Aqui na costa norte onde vivo o fenómeno é particularmente visível agora que a via Lombinha da Maia – Maia foi cortada para obras de requalificação depois das derrocadas de 2015. As pessoas são obrigadas a desviarem-se  pela Lombinha rumo aos Calços da Maia (Barreiros) e  descer pelos Calços ou pela Gorreana para a MAIA. Nos poucos quilómetros dessa via é só ervas sem que se saiba onde ficam as bermas. Nas vias circundantes, nem todas de lavoura, o fenómeno é idêntico…
Tenho prestado atenção ao ciberespaço, mas parece que sou o único que se preocupa com a perda daquela distinção de vias limpas e bem tratadas com que recebíamos os turistas.
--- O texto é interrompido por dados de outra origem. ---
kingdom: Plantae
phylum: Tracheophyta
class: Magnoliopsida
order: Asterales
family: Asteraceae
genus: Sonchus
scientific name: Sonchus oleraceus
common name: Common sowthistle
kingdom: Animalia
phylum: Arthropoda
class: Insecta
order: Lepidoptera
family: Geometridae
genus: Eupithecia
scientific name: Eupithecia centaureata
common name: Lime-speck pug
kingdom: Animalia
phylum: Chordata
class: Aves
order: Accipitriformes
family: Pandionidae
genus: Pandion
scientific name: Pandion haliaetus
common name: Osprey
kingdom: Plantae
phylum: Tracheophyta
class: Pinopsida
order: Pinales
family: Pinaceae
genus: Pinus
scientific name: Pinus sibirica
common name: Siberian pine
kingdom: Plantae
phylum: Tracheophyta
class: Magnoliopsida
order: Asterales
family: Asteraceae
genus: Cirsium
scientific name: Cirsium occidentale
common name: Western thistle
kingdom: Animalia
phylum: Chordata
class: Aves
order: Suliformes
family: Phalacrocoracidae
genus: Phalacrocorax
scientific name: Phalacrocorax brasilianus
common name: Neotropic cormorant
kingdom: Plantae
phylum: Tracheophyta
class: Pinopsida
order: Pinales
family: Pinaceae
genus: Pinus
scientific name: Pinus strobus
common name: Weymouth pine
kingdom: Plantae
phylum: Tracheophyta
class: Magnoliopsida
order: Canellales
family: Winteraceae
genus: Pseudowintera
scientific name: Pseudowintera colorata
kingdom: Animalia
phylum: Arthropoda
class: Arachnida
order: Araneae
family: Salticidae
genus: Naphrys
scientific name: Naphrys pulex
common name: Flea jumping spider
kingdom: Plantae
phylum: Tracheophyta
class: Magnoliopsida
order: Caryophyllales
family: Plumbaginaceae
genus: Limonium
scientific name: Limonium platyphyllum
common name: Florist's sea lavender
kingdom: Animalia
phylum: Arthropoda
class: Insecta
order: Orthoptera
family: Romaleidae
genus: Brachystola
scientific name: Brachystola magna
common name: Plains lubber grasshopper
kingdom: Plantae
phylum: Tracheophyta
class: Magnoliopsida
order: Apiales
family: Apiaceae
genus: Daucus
Não sei se a responsabilidade é só das Juntas de Freguesia ou se sobra alguma para os departamentos regionais mas o que convinha era que viessem ver o estado miserável das bermas (parecem mesmo as do continente) e arranjassem umas companhias de cantoneiros para meterem mãos à obra, mensalmente, como era costume.
A partir de janeiro 2024 os passageiros dos cruzeiros vão pagar 3 euros de taxa turística (quem paga pelos cruzeiros nem dará conta dos 3 euros), mas convinha aplicar também taxas a quem polui as ribeiras e montes das ilhas com detritos de toda a espécie, que causam desmoronamentos e inundações até serem lançados no mar. O chão das cidades, vilas e freguesias nunca primou pela limpeza, apesar de nas freguesias termos recipientes do RIS a limparem o chão das vias. Dizem que está melhor do que quando aqui cheguei no início do século mas a falta de civismo é bem visível e não só por altura das festas paroquiais.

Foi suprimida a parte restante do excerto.